__Task instructions__.
Render the material from its first line through the line containing "Sagen omhandlede, om en" as a Markdown table with two columns, Row and Text, giving each line its own numbered row and leaving out blank lines.

━━ Data shown

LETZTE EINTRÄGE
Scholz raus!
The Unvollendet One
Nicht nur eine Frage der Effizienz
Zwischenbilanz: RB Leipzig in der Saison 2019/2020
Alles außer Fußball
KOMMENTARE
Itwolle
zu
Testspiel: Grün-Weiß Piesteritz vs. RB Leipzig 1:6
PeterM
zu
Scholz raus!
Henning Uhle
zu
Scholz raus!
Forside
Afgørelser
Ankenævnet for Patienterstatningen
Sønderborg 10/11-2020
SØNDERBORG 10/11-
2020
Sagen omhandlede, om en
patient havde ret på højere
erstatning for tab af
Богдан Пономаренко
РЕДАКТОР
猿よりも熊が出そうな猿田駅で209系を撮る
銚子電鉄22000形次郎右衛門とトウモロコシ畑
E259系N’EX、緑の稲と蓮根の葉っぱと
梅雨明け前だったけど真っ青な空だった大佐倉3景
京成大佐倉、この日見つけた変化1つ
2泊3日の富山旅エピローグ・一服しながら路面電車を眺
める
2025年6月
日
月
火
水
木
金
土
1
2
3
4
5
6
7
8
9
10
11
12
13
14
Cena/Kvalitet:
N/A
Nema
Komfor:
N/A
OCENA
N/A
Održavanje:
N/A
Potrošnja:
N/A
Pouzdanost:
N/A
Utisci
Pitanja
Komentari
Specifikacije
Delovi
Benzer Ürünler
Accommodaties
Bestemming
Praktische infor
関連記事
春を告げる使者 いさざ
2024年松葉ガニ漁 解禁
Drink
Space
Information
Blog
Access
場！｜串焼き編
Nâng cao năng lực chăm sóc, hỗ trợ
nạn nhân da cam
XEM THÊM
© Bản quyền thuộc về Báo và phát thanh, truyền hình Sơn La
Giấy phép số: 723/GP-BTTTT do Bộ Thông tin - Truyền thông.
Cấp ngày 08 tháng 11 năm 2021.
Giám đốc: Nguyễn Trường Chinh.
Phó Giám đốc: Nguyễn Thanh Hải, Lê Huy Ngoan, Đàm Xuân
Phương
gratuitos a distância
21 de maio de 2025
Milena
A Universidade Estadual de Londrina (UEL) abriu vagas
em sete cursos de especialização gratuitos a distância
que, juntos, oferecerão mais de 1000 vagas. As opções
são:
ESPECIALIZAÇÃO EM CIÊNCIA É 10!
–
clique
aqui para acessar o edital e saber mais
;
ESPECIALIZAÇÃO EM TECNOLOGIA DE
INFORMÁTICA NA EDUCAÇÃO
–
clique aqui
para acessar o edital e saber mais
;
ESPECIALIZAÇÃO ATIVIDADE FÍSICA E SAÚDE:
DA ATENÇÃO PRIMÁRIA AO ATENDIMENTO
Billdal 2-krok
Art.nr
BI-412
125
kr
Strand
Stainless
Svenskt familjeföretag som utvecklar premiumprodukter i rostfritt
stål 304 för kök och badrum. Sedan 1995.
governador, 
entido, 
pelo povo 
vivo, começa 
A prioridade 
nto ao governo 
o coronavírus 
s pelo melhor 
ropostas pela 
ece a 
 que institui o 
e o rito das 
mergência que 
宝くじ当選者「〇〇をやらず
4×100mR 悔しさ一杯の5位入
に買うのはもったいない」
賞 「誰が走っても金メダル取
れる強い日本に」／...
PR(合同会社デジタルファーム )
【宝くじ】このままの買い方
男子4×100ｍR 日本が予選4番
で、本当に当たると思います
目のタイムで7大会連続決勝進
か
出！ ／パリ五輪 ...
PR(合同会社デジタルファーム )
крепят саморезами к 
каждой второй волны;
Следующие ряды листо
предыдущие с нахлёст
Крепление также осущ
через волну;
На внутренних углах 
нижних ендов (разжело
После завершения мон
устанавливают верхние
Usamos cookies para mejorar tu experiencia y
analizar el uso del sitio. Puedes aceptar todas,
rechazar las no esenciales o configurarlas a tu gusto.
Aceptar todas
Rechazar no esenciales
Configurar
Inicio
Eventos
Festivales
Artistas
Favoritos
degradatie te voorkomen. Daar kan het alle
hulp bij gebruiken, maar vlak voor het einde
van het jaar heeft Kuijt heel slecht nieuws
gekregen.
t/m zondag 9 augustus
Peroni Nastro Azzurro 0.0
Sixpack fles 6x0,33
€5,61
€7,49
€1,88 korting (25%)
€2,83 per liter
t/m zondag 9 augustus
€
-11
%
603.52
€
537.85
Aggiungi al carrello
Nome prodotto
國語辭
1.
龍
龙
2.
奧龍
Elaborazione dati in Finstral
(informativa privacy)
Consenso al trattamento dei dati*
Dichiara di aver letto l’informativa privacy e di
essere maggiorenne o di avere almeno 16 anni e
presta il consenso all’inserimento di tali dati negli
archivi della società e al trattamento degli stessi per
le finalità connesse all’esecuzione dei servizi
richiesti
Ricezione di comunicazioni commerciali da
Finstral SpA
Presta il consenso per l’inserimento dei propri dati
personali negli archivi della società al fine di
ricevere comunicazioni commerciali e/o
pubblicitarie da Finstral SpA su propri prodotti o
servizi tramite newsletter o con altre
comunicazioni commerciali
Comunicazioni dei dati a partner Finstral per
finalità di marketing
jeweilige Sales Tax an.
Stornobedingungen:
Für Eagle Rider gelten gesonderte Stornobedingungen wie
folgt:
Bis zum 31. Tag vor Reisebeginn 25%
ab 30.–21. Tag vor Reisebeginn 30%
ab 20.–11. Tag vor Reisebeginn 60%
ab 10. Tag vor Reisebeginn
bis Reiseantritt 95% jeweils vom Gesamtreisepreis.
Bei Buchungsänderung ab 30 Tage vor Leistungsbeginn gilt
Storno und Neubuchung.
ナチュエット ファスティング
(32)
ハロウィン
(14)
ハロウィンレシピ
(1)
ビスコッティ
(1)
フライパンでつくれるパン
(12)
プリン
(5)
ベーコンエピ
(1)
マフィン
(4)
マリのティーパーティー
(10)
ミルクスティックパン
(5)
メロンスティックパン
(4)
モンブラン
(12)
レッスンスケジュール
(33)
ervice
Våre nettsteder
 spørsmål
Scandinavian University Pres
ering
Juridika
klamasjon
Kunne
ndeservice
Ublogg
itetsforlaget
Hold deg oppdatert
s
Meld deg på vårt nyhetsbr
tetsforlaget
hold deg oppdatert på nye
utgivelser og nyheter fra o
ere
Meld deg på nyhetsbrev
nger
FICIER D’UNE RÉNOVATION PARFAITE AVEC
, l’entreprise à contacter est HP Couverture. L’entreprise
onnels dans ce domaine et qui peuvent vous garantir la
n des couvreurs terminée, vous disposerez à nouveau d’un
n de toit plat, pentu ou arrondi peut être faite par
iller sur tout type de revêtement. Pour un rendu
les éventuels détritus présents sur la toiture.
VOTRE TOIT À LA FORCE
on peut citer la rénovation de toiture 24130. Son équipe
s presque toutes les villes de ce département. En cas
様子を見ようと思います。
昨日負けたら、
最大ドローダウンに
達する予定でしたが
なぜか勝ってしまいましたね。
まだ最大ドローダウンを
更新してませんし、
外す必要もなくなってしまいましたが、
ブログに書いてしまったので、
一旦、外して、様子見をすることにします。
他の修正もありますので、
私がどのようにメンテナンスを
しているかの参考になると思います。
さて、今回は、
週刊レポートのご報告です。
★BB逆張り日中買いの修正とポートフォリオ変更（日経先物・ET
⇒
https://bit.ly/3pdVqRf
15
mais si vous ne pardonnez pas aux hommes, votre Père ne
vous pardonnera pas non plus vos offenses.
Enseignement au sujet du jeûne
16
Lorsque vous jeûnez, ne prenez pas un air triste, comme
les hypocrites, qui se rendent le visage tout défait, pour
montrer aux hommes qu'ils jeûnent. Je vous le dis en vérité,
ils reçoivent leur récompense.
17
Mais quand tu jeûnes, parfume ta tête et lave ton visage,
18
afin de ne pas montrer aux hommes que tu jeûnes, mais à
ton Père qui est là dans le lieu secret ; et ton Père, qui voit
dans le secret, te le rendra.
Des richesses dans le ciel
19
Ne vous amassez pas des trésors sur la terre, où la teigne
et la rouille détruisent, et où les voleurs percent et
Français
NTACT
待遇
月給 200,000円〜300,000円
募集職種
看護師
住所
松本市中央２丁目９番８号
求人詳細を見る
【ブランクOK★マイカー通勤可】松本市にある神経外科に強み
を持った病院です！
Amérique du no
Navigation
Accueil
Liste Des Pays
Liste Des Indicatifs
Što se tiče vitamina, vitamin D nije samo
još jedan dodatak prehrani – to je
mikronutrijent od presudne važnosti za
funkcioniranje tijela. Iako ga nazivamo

━━━━

__Exercise output__.
| Row | Text |
|---|---|
| 1 | LETZTE EINTRÄGE |
| 2 | Scholz raus! |
| 3 | The Unvollendet One |
| 4 | Nicht nur eine Frage der Effizienz |
| 5 | Zwischenbilanz: RB Leipzig in der Saison 2019/2020 |
| 6 | Alles außer Fußball |
| 7 | KOMMENTARE |
| 8 | Itwolle |
| 9 | zu |
| 10 | Testspiel: Grün-Weiß Piesteritz vs. RB Leipzig 1:6 |
| 11 | PeterM |
| 12 | zu |
| 13 | Scholz raus! |
| 14 | Henning Uhle |
| 15 | zu |
| 16 | Scholz raus! |
| 17 | Forside |
| 18 | Afgørelser |
| 19 | Ankenævnet for Patienterstatningen |
| 20 | Sønderborg 10/11-2020 |
| 21 | SØNDERBORG 10/11- |
| 22 | 2020 |
| 23 | Sagen omhandlede, om en |